(Document passage)

Dave, this is often a result of the corosync resource used to determine leader dithering across units during deploy time (which I assume is the case for you). A couple of points here; firstly, this problem will simple go away once we have juju leadership election supported in all the charms (since we will no longer rely on a corosync resource). Second, can ypu try setting the hacluster cluster_count option to the number of units in your mysql cluster. This will prevent corosync from reaching quorum until the specified number of units have joined the cluster. In practice that has drastically reduce the incidence of this kind of issue for me. Hope that helps.

Revision history for this message

David Britton (dpb) wrote on 2015-05-06: Re: [Bug 1452365] Re: not waiting long enough for cluster lead to establish?

(End Document passage)

- **Things to do**:
• 1. Return the stretch of the corosync bug comment from "Dave, this is" through "lead to establish?", copied verbatim.
• 2. In the corosync bug comment, which option is suggested to be set to the number of units in the mysql cluster?

(Extracted records)

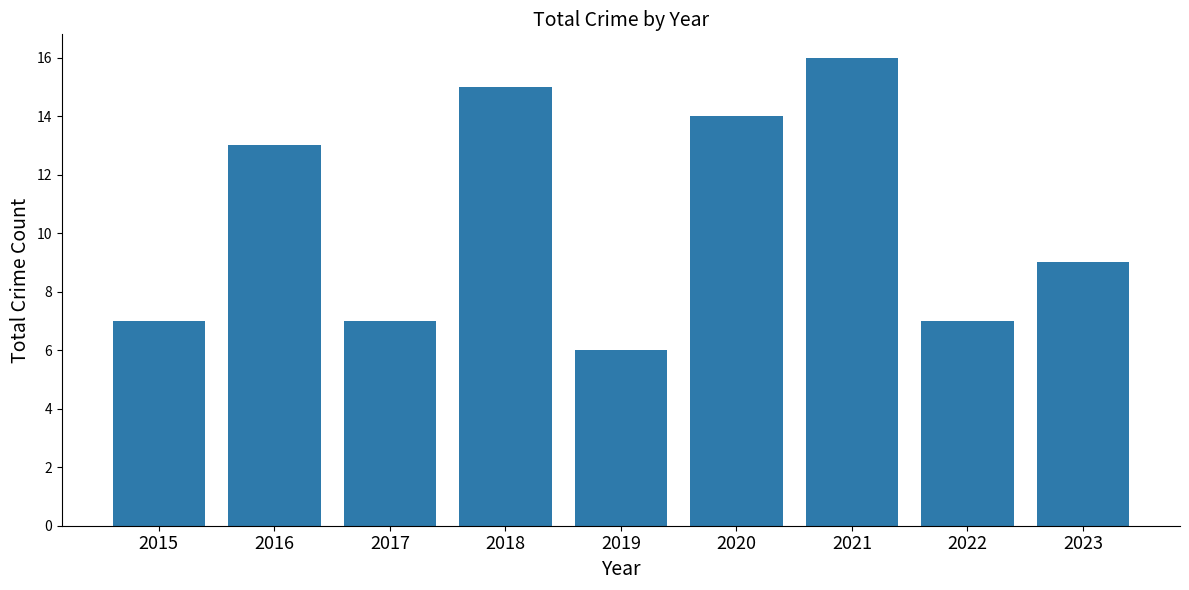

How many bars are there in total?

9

(End Extracted records)
(Extracted records)

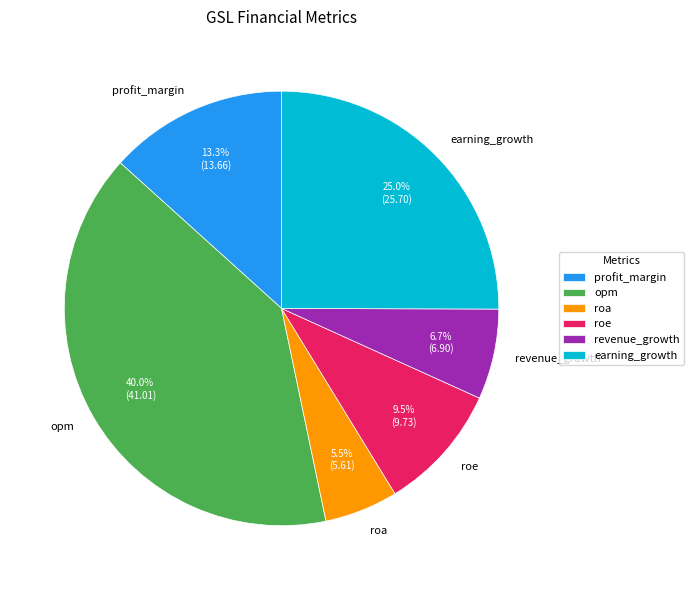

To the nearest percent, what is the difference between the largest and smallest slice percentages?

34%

(End Extracted records)

- **Responses by task**:
• 1.
Dave, this is often a result of the corosync resource used to determine leader dithering across units during deploy time (which I assume is the case for you). A couple of points here; firstly, this problem will simple go away once we have juju leadership election supported in all the charms (since we will no longer rely on a corosync resource). Second, can ypu try setting the hacluster cluster_count option to the number of units in your mysql cluster. This will prevent corosync from reaching quorum until the specified number of units have joined the cluster. In practice that has drastically reduce the incidence of this kind of issue for me. Hope that helps.

Revision history for this message

David Britton (dpb) wrote on 2015-05-06: Re: [Bug 1452365] Re: not waiting long enough for cluster lead to establish?

• 2. The hacluster cluster_count option.